Problem description: Reproduce the listing below word for word, leaving out the pictures.

Input material:
━━━━

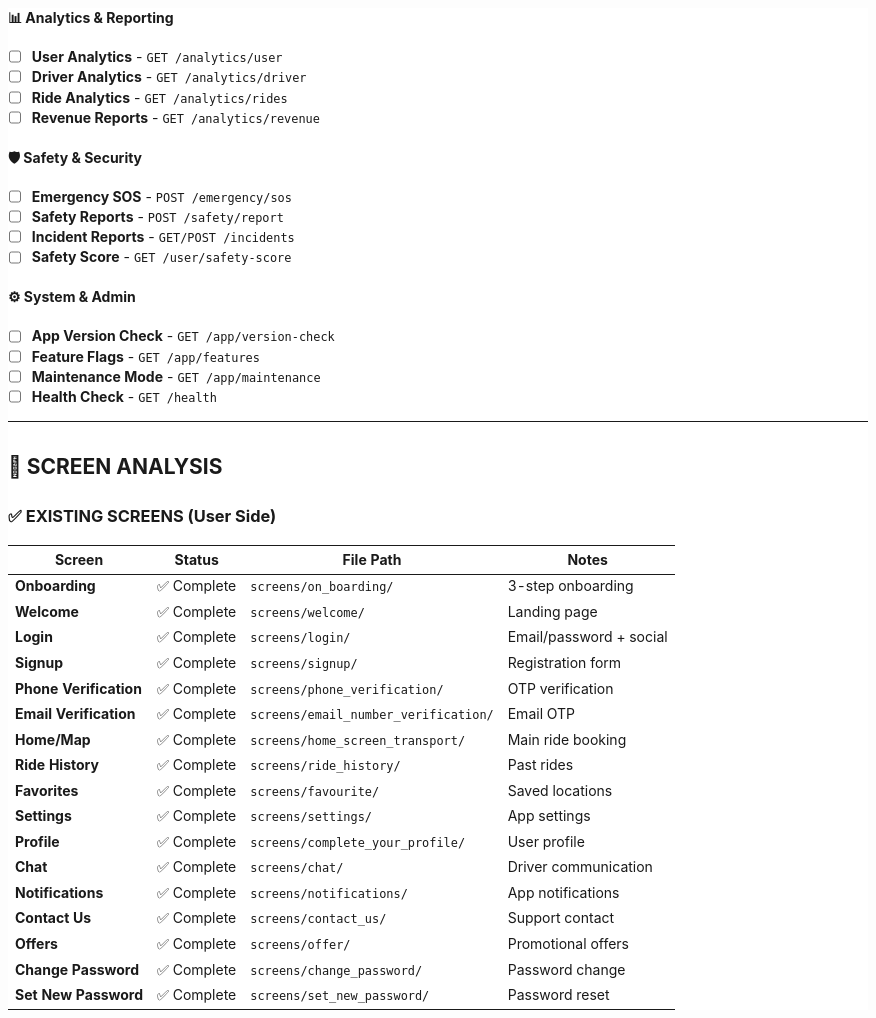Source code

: #### **📊 Analytics & Reporting**
- [ ] **User Analytics** - `GET /analytics/user`
- [ ] **Driver Analytics** - `GET /analytics/driver`
- [ ] **Ride Analytics** - `GET /analytics/rides`
- [ ] **Revenue Reports** - `GET /analytics/revenue`

#### **🛡️ Safety & Security**
- [ ] **Emergency SOS** - `POST /emergency/sos`
- [ ] **Safety Reports** - `POST /safety/report`
- [ ] **Incident Reports** - `GET/POST /incidents`
- [ ] **Safety Score** - `GET /user/safety-score`

#### **⚙️ System & Admin**
- [ ] **App Version Check** - `GET /app/version-check`
- [ ] **Feature Flags** - `GET /app/features`
- [ ] **Maintenance Mode** - `GET /app/maintenance`
- [ ] **Health Check** - `GET /health`

---

## 📱 **SCREEN ANALYSIS**

### **✅ EXISTING SCREENS (User Side)**
| Screen | Status | File Path | Notes |
|--------|--------|-----------|-------|
| **Onboarding** | ✅ Complete | `screens/on_boarding/` | 3-step onboarding |
| **Welcome** | ✅ Complete | `screens/welcome/` | Landing page |
| **Login** | ✅ Complete | `screens/login/` | Email/password + social |
| **Signup** | ✅ Complete | `screens/signup/` | Registration form |
| **Phone Verification** | ✅ Complete | `screens/phone_verification/` | OTP verification |
| **Email Verification** | ✅ Complete | `screens/email_number_verification/` | Email OTP |
| **Home/Map** | ✅ Complete | `screens/home_screen_transport/` | Main ride booking |
| **Ride History** | ✅ Complete | `screens/ride_history/` | Past rides |
| **Favorites** | ✅ Complete | `screens/favourite/` | Saved locations |
| **Settings** | ✅ Complete | `screens/settings/` | App settings |
| **Profile** | ✅ Complete | `screens/complete_your_profile/` | User profile |
| **Chat** | ✅ Complete | `screens/chat/` | Driver communication |
| **Notifications** | ✅ Complete | `screens/notifications/` | App notifications |
| **Contact Us** | ✅ Complete | `screens/contact_us/` | Support contact |
| **Offers** | ✅ Complete | `screens/offer/` | Promotional offers |
| **Change Password** | ✅ Complete | `screens/change_password/` | Password change |
| **Set New Password** | ✅ Complete | `screens/set_new_password/` | Password reset |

━━━━

Reply:
Source code

: #### **📊 Analytics & Reporting**
- [ ] **User Analytics** - `GET /analytics/user`
- [ ] **Driver Analytics** - `GET /analytics/driver`
- [ ] **Ride Analytics** - `GET /analytics/rides`
- [ ] **Revenue Reports** - `GET /analytics/revenue`

#### **🛡️ Safety & Security**
- [ ] **Emergency SOS** - `POST /emergency/sos`
- [ ] **Safety Reports** - `POST /safety/report`
- [ ] **Incident Reports** - `GET/POST /incidents`
- [ ] **Safety Score** - `GET /user/safety-score`

#### **⚙️ System & Admin**
- [ ] **App Version Check** - `GET /app/version-check`
- [ ] **Feature Flags** - `GET /app/features`
- [ ] **Maintenance Mode** - `GET /app/maintenance`
- [ ] **Health Check** - `GET /health`

---

## 📱 **SCREEN ANALYSIS**

### **✅ EXISTING SCREENS (User Side)**
| Screen | Status | File Path | Notes |
|--------|--------|-----------|-------|
| **Onboarding** | ✅ Complete | `screens/on_boarding/` | 3-step onboarding |
| **Welcome** | ✅ Complete | `screens/welcome/` | Landing page |
| **Login** | ✅ Complete | `screens/login/` | Email/password + social |
| **Signup** | ✅ Complete | `screens/signup/` | Registration form |
| **Phone Verification** | ✅ Complete | `screens/phone_verification/` | OTP verification |
| **Email Verification** | ✅ Complete | `screens/email_number_verification/` | Email OTP |
| **Home/Map** | ✅ Complete | `screens/home_screen_transport/` | Main ride booking |
| **Ride History** | ✅ Complete | `screens/ride_history/` | Past rides |
| **Favorites** | ✅ Complete | `screens/favourite/` | Saved locations |
| **Settings** | ✅ Complete | `screens/settings/` | App settings |
| **Profile** | ✅ Complete | `screens/complete_your_profile/` | User profile |
| **Chat** | ✅ Complete | `screens/chat/` | Driver communication |
| **Notifications** | ✅ Complete | `screens/notifications/` | App notifications |
| **Contact Us** | ✅ Complete | `screens/contact_us/` | Support contact |
| **Offers** | ✅ Complete | `screens/offer/` | Promotional offers |
| **Change Password** | ✅ Complete | `screens/change_password/` | Password change |
| **Set New Password** | ✅ Complete | `screens/set_new_password/` | Password reset |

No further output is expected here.